Other studies have also targeted this region of the initiator caspases to prevent dimerization. Caspase-9 activated by the apoptosome and an engineered constitutively dimeric caspase-9 were inhibited by small molecules (Comp-A, -B, -C, -D) binding to exosite A at the dimerization interface (Feldman, et al., 2012). Active caspase-8 is dimeric, but also exists in equilibrium with its monomeric form, which can be resolved by size-exclusion chromatography (SEC). Binding of Comp-A shifted the dimeric caspase-8 to its monomeric form with a concurrent decrease in activity. This is in contrast to caspase-7 which remained dimeric upon binding of Comp-A, although in an inactive, incompetent conformation (Feldman, et al., 2012). Thus it appears that allosteric regulation of dimerization may be uniquely applicable to the initiator caspases which have a low intrinsic dimerization affinity relative to the executioner caspases.

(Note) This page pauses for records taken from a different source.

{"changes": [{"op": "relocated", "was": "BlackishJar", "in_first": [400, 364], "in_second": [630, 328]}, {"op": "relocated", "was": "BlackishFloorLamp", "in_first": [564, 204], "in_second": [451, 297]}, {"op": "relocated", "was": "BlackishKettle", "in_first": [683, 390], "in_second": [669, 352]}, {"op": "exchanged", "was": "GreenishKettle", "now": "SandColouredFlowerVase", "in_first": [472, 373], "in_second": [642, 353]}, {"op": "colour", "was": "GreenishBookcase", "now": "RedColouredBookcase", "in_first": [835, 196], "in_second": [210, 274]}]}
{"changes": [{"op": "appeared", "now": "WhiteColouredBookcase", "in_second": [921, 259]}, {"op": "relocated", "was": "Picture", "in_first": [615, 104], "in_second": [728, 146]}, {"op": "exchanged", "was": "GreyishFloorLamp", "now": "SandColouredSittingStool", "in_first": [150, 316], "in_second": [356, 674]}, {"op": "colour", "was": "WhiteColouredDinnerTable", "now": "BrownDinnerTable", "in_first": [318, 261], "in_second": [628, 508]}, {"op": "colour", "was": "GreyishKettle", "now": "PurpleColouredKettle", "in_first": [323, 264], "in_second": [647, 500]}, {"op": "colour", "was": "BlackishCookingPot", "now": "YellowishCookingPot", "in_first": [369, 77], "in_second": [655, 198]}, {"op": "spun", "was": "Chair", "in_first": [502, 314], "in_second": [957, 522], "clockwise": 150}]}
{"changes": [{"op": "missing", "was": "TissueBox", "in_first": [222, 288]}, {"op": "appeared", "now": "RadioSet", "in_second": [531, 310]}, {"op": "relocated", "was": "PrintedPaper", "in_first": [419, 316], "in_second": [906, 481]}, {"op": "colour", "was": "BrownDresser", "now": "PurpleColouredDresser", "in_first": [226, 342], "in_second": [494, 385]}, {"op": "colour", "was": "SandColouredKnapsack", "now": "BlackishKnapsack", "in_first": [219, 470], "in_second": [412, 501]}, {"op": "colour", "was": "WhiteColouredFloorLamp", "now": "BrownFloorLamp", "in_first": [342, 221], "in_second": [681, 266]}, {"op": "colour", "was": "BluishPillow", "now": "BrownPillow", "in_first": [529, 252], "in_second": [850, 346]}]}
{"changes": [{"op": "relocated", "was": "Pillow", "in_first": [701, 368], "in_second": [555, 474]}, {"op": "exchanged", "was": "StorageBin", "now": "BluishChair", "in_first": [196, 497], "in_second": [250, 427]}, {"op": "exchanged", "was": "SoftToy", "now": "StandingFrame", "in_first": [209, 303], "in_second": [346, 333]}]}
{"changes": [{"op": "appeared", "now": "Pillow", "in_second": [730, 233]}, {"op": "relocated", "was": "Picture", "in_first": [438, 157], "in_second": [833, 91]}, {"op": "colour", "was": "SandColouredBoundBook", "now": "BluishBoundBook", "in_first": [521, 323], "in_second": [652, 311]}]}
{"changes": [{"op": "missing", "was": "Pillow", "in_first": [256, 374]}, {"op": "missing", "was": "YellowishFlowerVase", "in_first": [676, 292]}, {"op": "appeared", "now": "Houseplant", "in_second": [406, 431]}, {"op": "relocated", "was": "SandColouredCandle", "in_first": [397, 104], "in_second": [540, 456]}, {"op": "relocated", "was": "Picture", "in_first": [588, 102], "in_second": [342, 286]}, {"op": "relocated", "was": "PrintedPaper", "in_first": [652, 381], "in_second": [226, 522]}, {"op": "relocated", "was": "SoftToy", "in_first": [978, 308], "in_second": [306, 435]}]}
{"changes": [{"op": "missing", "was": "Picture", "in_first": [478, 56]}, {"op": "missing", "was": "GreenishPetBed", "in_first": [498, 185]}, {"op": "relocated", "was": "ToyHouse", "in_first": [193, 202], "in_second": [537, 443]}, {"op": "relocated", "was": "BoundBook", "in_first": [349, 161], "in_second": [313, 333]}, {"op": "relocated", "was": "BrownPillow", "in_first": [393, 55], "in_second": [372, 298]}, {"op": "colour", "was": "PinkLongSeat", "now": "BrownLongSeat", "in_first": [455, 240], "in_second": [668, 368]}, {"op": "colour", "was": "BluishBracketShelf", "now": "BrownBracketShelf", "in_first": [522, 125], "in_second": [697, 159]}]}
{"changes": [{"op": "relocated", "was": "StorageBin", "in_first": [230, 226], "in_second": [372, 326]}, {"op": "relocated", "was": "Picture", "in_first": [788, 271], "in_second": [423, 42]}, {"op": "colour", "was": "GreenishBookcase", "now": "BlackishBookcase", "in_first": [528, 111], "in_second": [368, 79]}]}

4.3 Synthetic inhibitors of caspase-6

A small peptide, pep419, developed at Genentech, inhibits caspase-6 allosterically (Stanger, et al., 2012) and lead to the discovery of exosite G (Fig. 4.0). Pep419 was identified using phage display screen against caspase-6 zymogen and selectively inhibits caspase-6 function in vitro and in vivo. Pep419 binds at a novel tetramer interface that centrally involves residue H126 in the binding interface, which is not conserved among executioner caspases. The tetrameric state of caspase-6 zymogen they observed by multiangle light scattering (MALS) is novel relative to the many reported structures of executioner caspase zymogens as dimers (Jijie Chai, et al., 2001; S. J. Riedl, et al., 2001; X. J. Wang, et al., 2010b). Pep419 as an allosteric regulator of both active and zymogen caspase-6 follows a novel noncompetitive mechanism that involves a seemingly global effect on protein dynamics affecting the overall oligomeric state of the enzyme rather than on a specific conformational change. The authors suggest that pep419 binding stabilizes tetrameric caspase-6 zymogen form and traps active caspase-6 in tetrameric, zymogen-like form.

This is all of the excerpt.